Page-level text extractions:
============

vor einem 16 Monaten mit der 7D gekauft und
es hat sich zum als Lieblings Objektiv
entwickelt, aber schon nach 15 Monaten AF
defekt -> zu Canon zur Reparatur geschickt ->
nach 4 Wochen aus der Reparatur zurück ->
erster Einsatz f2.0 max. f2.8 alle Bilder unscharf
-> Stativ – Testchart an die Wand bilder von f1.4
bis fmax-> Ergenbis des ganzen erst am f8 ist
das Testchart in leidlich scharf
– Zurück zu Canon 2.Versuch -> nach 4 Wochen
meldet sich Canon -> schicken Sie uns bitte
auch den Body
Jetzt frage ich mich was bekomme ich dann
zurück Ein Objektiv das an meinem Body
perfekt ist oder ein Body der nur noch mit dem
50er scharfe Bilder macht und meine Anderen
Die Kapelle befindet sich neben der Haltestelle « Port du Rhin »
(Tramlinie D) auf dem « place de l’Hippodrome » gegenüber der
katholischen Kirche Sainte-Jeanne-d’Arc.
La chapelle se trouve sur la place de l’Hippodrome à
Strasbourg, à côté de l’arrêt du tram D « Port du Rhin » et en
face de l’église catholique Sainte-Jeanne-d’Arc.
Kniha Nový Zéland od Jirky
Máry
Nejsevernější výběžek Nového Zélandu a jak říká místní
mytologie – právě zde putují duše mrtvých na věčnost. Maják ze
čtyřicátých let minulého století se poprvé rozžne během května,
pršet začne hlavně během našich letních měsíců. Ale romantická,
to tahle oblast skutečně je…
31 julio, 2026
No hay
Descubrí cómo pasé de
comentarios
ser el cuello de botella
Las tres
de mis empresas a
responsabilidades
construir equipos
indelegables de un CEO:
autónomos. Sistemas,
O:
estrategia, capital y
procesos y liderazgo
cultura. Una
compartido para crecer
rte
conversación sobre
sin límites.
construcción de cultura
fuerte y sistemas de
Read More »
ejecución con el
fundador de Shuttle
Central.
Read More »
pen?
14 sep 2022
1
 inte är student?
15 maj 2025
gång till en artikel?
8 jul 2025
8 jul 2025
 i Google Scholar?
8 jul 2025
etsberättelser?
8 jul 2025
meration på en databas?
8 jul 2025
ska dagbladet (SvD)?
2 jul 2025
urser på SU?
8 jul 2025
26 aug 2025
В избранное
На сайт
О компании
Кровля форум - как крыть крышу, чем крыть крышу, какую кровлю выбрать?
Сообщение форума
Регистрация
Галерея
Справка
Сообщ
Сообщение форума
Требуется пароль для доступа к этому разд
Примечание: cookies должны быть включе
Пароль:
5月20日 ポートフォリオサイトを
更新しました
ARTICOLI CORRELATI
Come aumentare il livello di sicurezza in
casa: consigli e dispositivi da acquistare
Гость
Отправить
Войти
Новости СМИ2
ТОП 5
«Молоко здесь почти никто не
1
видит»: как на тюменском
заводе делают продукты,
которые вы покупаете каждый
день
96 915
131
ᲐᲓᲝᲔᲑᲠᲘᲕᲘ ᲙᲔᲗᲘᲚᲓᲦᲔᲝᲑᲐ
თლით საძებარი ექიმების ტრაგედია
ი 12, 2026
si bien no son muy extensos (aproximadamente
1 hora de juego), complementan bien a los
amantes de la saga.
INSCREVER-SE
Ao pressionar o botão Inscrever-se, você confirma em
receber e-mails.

============

*What you are asked to do*
Exact reproduction of every entry is needed.

*Your solution*
vor einem 16 Monaten mit der 7D gekauft und
es hat sich zum als Lieblings Objektiv
entwickelt, aber schon nach 15 Monaten AF
defekt -> zu Canon zur Reparatur geschickt ->
nach 4 Wochen aus der Reparatur zurück ->
erster Einsatz f2.0 max. f2.8 alle Bilder unscharf
-> Stativ – Testchart an die Wand bilder von f1.4
bis fmax-> Ergenbis des ganzen erst am f8 ist
das Testchart in leidlich scharf
– Zurück zu Canon 2.Versuch -> nach 4 Wochen
meldet sich Canon -> schicken Sie uns bitte
auch den Body
Jetzt frage ich mich was bekomme ich dann
zurück Ein Objektiv das an meinem Body
perfekt ist oder ein Body der nur noch mit dem
50er scharfe Bilder macht und meine Anderen
Die Kapelle befindet sich neben der Haltestelle « Port du Rhin »
(Tramlinie D) auf dem « place de l’Hippodrome » gegenüber der
katholischen Kirche Sainte-Jeanne-d’Arc.
La chapelle se trouve sur la place de l’Hippodrome à
Strasbourg, à côté de l’arrêt du tram D « Port du Rhin » et en
face de l’église catholique Sainte-Jeanne-d’Arc.
Kniha Nový Zéland od Jirky
Máry
Nejsevernější výběžek Nového Zélandu a jak říká místní
mytologie – právě zde putují duše mrtvých na věčnost. Maják ze
čtyřicátých let minulého století se poprvé rozžne během května,
pršet začne hlavně během našich letních měsíců. Ale romantická,
to tahle oblast skutečně je…
31 julio, 2026
No hay
Descubrí cómo pasé de
comentarios
ser el cuello de botella
Las tres
de mis empresas a
responsabilidades
construir equipos
indelegables de un CEO:
autónomos. Sistemas,
O:
estrategia, capital y
procesos y liderazgo
cultura. Una
compartido para crecer
rte
conversación sobre
sin límites.
construcción de cultura
fuerte y sistemas de
Read More »
ejecución con el
fundador de Shuttle
Central.
Read More »
pen?
14 sep 2022
1
 inte är student?
15 maj 2025
gång till en artikel?
8 jul 2025
8 jul 2025
 i Google Scholar?
8 jul 2025
etsberättelser?
8 jul 2025
meration på en databas?
8 jul 2025
ska dagbladet (SvD)?
2 jul 2025
urser på SU?
8 jul 2025
26 aug 2025
В избранное
На сайт
О компании
Кровля форум - как крыть крышу, чем крыть крышу, какую кровлю выбрать?
Сообщение форума
Регистрация
Галерея
Справка
Сообщ
Сообщение форума
Требуется пароль для доступа к этому разд
Примечание: cookies должны быть включе
Пароль:
5月20日 ポートフォリオサイトを
更新しました
ARTICOLI CORRELATI
Come aumentare il livello di sicurezza in
casa: consigli e dispositivi da acquistare
Гость
Отправить
Войти
Новости СМИ2
ТОП 5
«Молоко здесь почти никто не
1
видит»: как на тюменском
заводе делают продукты,
которые вы покупаете каждый
день
96 915
131
ᲐᲓᲝᲔᲑᲠᲘᲕᲘ ᲙᲔᲗᲘᲚᲓᲦᲔᲝᲑᲐ
თლით საძებარი ექიმების ტრაგედია
ი 12, 2026
si bien no son muy extensos (aproximadamente
1 hora de juego), complementan bien a los
amantes de la saga.
INSCREVER-SE
Ao pressionar o botão Inscrever-se, você confirma em
receber e-mails.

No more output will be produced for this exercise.